Renée Fleming is among the most widely admired American singers of our time. A graduate from State University of New York at Postdam with a degree in music education Fleming continued her musical studies at the Eastman School of Music before enrolling in the American Opera Center at Julliard. She made her professional debut in 1986 as Konstanze in Mozart's Die Entführung aus dem Serail, and a year later earned top honours at the Eleanor McCollum Competition in Houston. The exposure lead her to the star-making role of the Contessa in Mozart's Le nozze di Figaro, and in 1989 she made her New York City debut in La Bohème. Later that same year she made her Covent Garden debut in Cherubini's Medea. The combination of vocal beauty, stylistic versatility and uncommon commitment to dramatic portrayal has ensured that Renée Fleming has been in constant demand in opera houses worldwide.

 

Q: Why did you take part in the film ‘In Search of Mozart’?

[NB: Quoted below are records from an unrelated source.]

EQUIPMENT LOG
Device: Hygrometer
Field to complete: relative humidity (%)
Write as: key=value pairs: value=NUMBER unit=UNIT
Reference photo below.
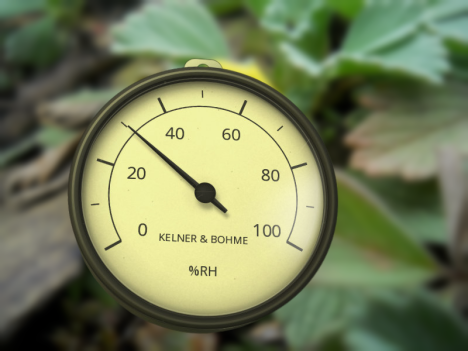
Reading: value=30 unit=%
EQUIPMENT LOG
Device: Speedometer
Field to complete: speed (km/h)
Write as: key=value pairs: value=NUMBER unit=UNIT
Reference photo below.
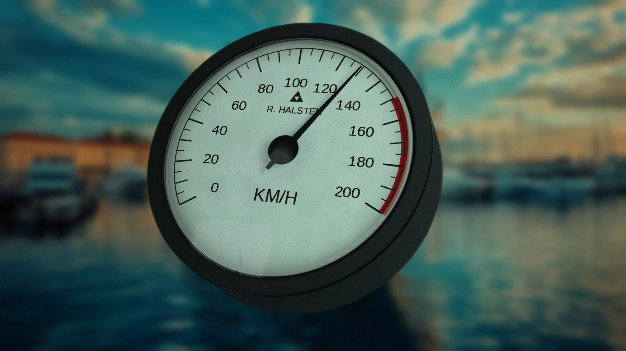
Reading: value=130 unit=km/h
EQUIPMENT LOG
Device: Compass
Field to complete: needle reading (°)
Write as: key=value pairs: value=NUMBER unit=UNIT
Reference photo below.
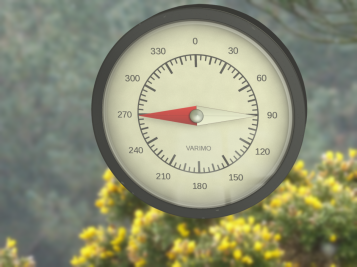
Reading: value=270 unit=°
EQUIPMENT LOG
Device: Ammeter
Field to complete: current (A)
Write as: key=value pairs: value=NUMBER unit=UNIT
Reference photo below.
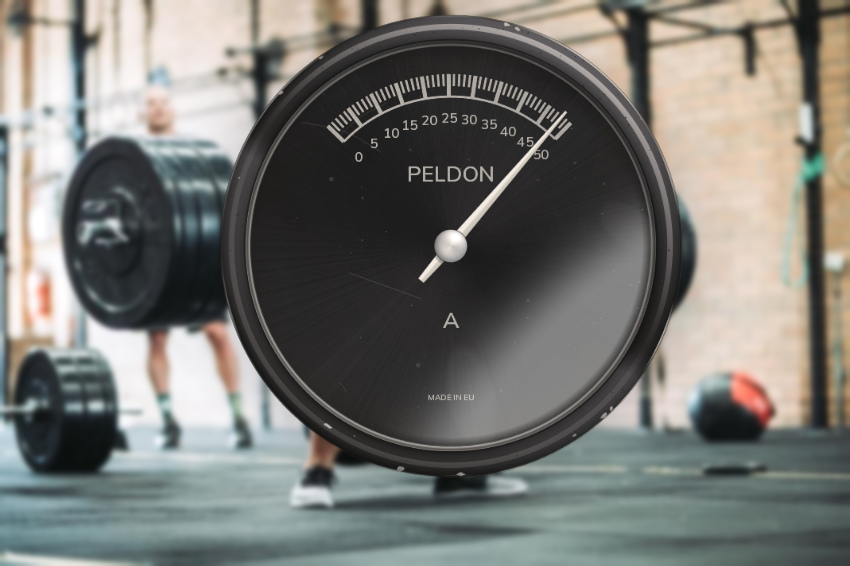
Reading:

A: Performing Mozart has played a pivotal role in my development as an artist. My first full-scale opera production -- at the Eastman School -- was Don Giovanni, in which I performed Zerlina, and my debut role with almost every major opera theater from Houston to Paris to the Metropolitan Opera was the Countess in Le Nozze di Figaro. However, Mozart has meant much more to me than milestones in my career. I have always regarded his repertoire as a teaching tool that requires one to sing with pristine clarity and control, and I was fortunate to focus almost exclusively on Mozart during the formative years of my career. The demands his music made on my voice enabled me to establish a dependable technique that has transferred well to all other repertoire.

Q: What do you do to relax and what kind of music do you listen to in your leisure time?

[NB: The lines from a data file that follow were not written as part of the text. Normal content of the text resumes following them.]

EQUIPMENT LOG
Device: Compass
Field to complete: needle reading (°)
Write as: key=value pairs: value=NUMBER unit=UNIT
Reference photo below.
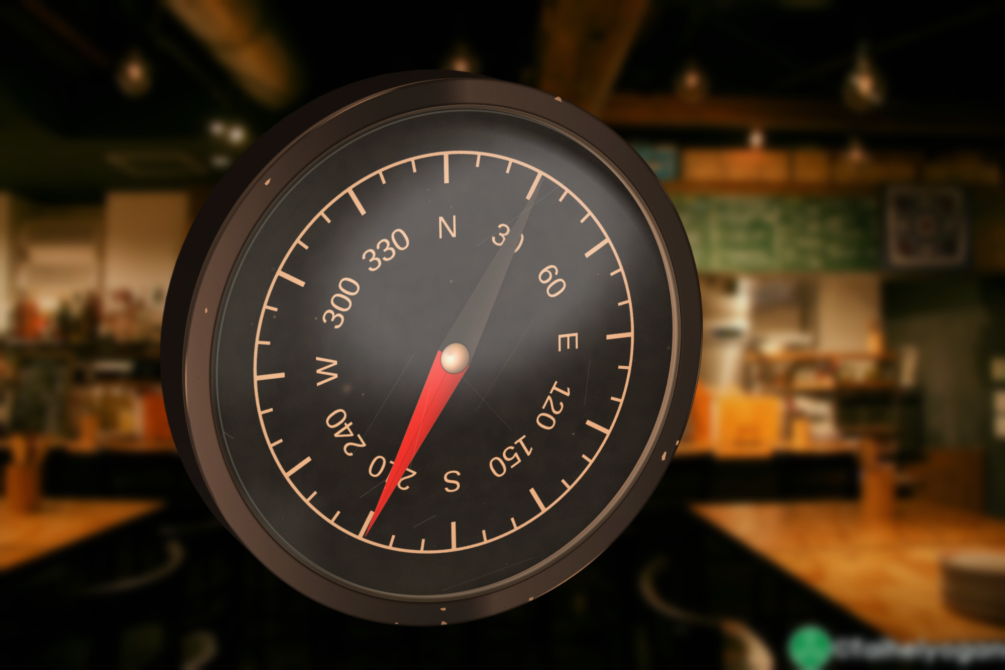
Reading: value=210 unit=°
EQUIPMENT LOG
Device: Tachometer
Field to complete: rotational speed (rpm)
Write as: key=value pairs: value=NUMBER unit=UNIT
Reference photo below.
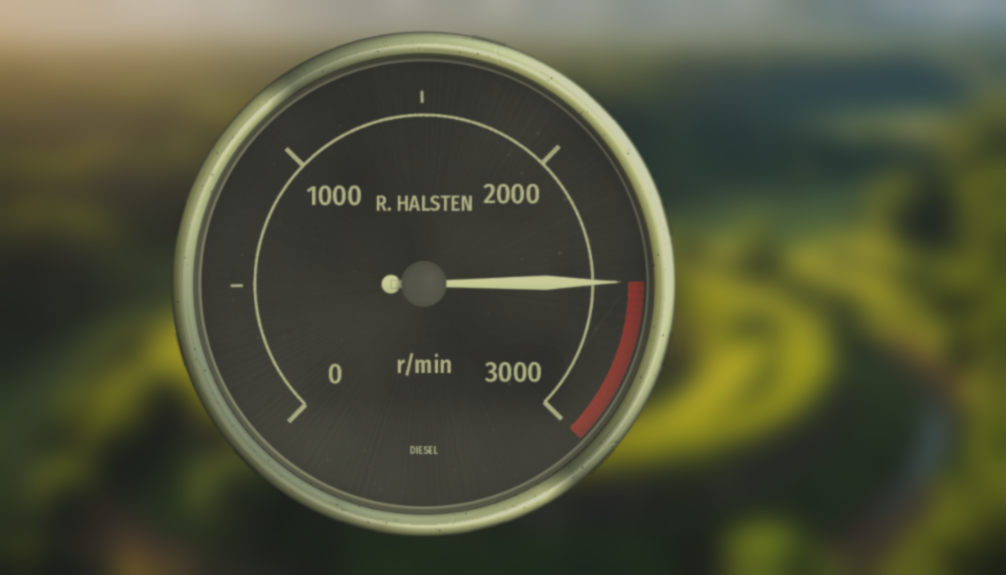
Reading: value=2500 unit=rpm
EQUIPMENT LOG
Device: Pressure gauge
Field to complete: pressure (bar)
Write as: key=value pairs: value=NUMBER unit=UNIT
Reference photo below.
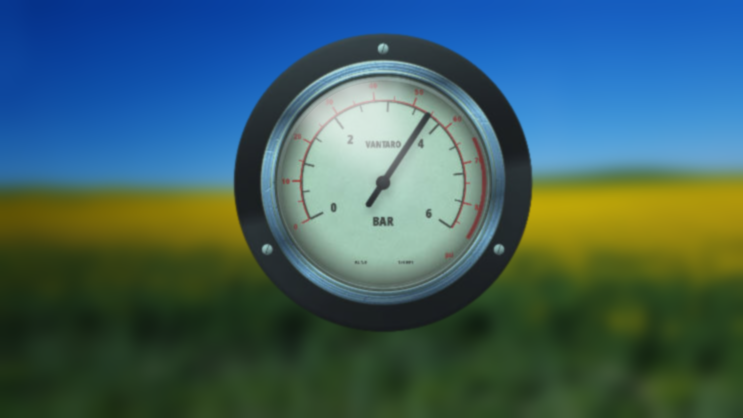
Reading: value=3.75 unit=bar
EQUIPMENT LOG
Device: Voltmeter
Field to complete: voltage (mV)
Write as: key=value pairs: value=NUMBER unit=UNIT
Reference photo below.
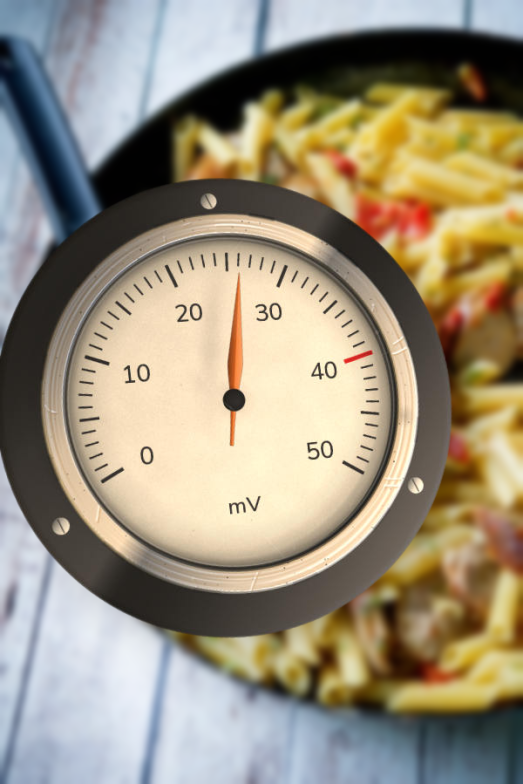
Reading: value=26 unit=mV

A: I love to go to the theater, especially when I am in London and have a chance to take an evening off. I love the escapism, the stagecraft, and the remarkable talents that teach me as they entertain. I’m also a student of contemporary art and try to steal hours away from rehearsals to visit museums far and wide. As far as music is concerned, I’m an enormous jazz fan and, besides attending concerts when I can, I always travel with my favorite music.

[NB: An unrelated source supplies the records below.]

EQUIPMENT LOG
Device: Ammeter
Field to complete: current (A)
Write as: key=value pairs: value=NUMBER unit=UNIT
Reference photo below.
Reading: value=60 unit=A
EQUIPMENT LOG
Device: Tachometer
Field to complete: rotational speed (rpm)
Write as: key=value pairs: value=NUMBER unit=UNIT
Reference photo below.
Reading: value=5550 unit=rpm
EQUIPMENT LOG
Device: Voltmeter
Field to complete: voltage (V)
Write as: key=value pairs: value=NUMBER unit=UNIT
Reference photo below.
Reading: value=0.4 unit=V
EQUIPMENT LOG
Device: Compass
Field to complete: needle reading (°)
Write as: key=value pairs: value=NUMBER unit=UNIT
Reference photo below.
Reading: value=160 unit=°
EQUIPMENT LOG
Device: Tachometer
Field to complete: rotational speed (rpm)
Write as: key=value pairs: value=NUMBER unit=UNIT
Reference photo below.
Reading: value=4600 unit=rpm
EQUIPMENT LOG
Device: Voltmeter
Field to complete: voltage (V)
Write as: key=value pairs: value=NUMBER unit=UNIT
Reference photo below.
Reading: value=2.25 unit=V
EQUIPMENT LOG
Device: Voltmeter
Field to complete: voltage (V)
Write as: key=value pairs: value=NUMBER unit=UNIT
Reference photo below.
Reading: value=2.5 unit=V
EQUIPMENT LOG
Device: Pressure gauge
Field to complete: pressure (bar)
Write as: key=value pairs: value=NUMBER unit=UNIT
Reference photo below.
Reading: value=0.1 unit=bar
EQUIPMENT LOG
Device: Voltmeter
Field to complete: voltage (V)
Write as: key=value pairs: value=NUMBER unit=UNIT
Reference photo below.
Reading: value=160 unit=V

Q: What are your plans for Mozart year 2006?
A: Certainly the high point of 2006 will be Mozart’s 250th Birthday Concert, which will be broadcast worldwide on January 27th. It will be a dazzling gala concert with the Vienna Philharmonic conducted by Riccardo Muti in Mozart’s hometown of Salzburg, Austria, and it will include such wonderful colleagues as Thomas Hampson, Mitsoku Uchida, Gidon Kremer and Yuri Bahmet. I’m particularly looking forward to this event as well as to the 100th Anniversary Gala of the Juilliard School in April and performances in Japan with the Metropolitan Opera in the summer.